Posted by Kevin Hackett on August 12th, 2009

I find it fascinating that New Urbanism has begun to flourish under these recessionary times. Is the American pedestrian really an oxymoron? The concepts of transit-oriented, sustainable, mixed-use developments and high-density, walkable neighborhoods all seem to make perfect sense in these days of credit freeze and high-energy costs. I hear the voices of Jane Jacobs and Kevin Lynch resonating through the halls of planning departments nationwide.

Healthy signs abound, yet we stand at ripe beginnings on this crusade against the giant stain of suburbia. Our recent graduates have been given the task of reshaping. We can only hope this mess is reversible. Both Yale and Harvard see the heroic opportunities here, sensing a historic moment to rethink urban strategies.

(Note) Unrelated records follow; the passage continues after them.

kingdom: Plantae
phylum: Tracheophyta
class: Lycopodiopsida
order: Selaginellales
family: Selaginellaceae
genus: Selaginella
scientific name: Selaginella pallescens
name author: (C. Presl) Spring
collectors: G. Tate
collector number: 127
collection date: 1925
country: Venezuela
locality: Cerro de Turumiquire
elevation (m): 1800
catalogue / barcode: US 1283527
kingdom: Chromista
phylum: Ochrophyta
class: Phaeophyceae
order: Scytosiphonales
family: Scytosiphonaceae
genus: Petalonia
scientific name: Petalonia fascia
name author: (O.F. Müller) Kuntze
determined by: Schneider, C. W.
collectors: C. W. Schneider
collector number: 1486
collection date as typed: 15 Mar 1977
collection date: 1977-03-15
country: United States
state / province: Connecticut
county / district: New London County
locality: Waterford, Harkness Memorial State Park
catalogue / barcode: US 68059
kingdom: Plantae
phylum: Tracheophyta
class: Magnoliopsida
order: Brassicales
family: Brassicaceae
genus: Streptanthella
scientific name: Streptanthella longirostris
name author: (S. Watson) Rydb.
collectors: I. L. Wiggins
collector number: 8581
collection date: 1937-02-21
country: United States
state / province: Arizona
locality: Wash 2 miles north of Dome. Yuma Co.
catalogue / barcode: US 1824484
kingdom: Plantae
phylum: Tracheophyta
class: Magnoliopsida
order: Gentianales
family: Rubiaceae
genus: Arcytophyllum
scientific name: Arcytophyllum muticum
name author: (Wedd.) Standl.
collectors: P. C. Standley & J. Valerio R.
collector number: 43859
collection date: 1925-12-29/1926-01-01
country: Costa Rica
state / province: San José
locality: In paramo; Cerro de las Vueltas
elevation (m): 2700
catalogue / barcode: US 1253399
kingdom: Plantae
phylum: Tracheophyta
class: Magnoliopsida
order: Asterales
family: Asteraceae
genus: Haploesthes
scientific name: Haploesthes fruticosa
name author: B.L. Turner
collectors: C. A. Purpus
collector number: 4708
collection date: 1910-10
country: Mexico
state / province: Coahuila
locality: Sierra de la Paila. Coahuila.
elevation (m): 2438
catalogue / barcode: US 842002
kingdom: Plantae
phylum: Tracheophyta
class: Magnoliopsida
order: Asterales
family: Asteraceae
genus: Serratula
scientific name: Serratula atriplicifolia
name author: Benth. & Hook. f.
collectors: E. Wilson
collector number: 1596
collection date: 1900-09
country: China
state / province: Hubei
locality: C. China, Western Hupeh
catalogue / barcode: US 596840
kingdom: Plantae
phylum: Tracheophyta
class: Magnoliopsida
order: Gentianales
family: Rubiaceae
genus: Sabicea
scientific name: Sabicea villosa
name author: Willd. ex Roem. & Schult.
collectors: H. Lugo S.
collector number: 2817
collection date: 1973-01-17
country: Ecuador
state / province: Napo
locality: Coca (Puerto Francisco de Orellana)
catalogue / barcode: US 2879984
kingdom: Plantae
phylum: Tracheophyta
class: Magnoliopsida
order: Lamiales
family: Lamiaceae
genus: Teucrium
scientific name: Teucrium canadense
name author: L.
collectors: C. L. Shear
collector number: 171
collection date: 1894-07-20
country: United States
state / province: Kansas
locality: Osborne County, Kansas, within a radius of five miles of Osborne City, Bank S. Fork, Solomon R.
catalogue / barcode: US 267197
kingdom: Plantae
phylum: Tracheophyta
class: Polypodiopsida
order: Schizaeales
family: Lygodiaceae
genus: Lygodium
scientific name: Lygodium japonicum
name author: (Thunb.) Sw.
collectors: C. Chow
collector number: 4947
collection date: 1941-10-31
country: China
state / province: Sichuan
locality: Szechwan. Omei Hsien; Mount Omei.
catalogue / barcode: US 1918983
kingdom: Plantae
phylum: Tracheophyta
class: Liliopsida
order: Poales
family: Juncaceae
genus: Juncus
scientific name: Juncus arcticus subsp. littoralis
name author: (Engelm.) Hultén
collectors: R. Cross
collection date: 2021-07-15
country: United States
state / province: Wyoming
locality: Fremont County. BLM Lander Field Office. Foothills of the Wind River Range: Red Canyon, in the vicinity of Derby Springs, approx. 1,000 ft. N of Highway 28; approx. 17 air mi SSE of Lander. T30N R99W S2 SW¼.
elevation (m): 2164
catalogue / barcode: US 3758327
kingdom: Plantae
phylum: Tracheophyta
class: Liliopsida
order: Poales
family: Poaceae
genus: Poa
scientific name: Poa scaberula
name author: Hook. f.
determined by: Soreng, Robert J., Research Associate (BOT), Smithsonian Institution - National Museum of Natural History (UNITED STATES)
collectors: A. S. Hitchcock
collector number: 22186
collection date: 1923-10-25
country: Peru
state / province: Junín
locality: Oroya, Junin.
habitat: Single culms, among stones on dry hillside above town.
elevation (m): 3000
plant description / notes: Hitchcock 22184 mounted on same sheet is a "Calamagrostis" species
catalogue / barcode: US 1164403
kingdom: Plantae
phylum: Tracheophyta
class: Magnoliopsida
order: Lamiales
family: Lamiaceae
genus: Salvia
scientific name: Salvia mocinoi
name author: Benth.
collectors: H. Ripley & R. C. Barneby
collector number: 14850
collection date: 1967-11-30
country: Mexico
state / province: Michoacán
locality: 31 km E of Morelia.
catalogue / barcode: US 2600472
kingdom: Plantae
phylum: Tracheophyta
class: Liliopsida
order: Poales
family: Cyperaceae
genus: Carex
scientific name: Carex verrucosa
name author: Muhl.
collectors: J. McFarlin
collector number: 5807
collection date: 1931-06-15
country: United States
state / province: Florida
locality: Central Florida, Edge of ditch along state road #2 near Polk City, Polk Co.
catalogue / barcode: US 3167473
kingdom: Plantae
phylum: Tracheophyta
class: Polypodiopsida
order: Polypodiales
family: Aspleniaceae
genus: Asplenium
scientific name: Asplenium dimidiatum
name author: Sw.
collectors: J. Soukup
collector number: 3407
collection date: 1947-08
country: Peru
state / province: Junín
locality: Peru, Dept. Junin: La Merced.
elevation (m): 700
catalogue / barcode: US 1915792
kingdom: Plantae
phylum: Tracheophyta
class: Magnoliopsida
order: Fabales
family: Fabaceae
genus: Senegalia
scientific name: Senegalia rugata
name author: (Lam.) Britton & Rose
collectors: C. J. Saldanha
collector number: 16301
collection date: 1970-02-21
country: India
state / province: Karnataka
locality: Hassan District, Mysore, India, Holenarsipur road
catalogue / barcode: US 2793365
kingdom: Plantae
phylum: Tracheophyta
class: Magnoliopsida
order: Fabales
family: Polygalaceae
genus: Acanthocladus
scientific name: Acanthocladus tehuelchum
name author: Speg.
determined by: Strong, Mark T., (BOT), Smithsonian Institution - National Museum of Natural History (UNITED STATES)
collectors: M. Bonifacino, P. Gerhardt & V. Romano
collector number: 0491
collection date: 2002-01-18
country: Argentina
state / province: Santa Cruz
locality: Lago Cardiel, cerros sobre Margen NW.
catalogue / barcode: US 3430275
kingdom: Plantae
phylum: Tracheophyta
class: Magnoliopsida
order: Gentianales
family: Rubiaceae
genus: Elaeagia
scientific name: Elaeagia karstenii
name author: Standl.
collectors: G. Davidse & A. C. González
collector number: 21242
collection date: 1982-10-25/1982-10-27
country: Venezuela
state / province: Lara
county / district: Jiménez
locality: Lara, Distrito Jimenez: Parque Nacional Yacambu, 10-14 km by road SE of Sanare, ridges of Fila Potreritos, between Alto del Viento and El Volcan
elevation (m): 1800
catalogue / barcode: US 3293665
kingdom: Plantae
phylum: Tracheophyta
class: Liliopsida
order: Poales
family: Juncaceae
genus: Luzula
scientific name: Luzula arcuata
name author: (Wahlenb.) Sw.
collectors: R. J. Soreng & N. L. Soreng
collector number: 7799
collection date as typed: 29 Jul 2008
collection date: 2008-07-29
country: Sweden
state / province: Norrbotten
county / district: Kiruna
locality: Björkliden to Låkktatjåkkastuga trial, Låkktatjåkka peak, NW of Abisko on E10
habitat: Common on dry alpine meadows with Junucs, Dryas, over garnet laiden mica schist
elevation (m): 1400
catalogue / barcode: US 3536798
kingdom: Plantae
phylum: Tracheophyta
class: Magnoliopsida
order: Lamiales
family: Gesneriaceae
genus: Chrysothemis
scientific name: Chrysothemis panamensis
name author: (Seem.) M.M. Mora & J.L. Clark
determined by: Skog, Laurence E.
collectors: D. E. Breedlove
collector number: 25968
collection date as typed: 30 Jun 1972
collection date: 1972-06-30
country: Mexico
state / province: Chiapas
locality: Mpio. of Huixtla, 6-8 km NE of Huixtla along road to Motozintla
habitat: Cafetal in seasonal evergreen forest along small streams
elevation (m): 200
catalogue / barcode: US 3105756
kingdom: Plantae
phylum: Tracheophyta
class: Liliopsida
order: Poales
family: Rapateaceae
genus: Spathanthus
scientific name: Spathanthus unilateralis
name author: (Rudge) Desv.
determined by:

So what does this all mean to our ever-evolving kitchen? Returning to the ways of Main Street America will no doubt create a healthier, smarter, more sustainable kitchen in our homes. Without long commutes, families will have more time in the kitchen, both in the mornings and evenings.

More importantly, there will be time to actually prepare food, a task that has almost vanished from American culture in recent years. A ‘mixed-use’ living populace that lives in proximity to work does not have to buy in bulk, nor does it require a car. Hence, storage concerns in our kitchens will be revised.

There is also the belief that our active living footprints shall be reduced in size as we learn to grasp quality over quantity of space. Therein lies the importance of a skilled designer. Markets, supplying local produce, can once again thrive as a neighborhood beacon for sustainable communities. The integration of aging generations into future communities will also reshuffle the levels of interactions in the kitchen, allowing the oral tradition to seep through families on many levels.

Yet there is no wheel to reinvent here, the successful models have never left us. Ironically, as the Industrial Age drove a class out of their urban homes into the countryside, so will New Urbanism drive the boomers back into the diverse urban landscape they yearn for.  Perhaps this is the necessary transition that all Americans must now face.

Yet why does the media portray this as a ’sacrifice’ to common America? Surely we need to refocus our lens and make people aware of a quality of life that can literally exist around each and every corner.

Of course, if gas prices continue to rise, it may indeed be a forced revolution. Though utopian in spirit, I would prefer the voluntary to lead this pedestrian parade.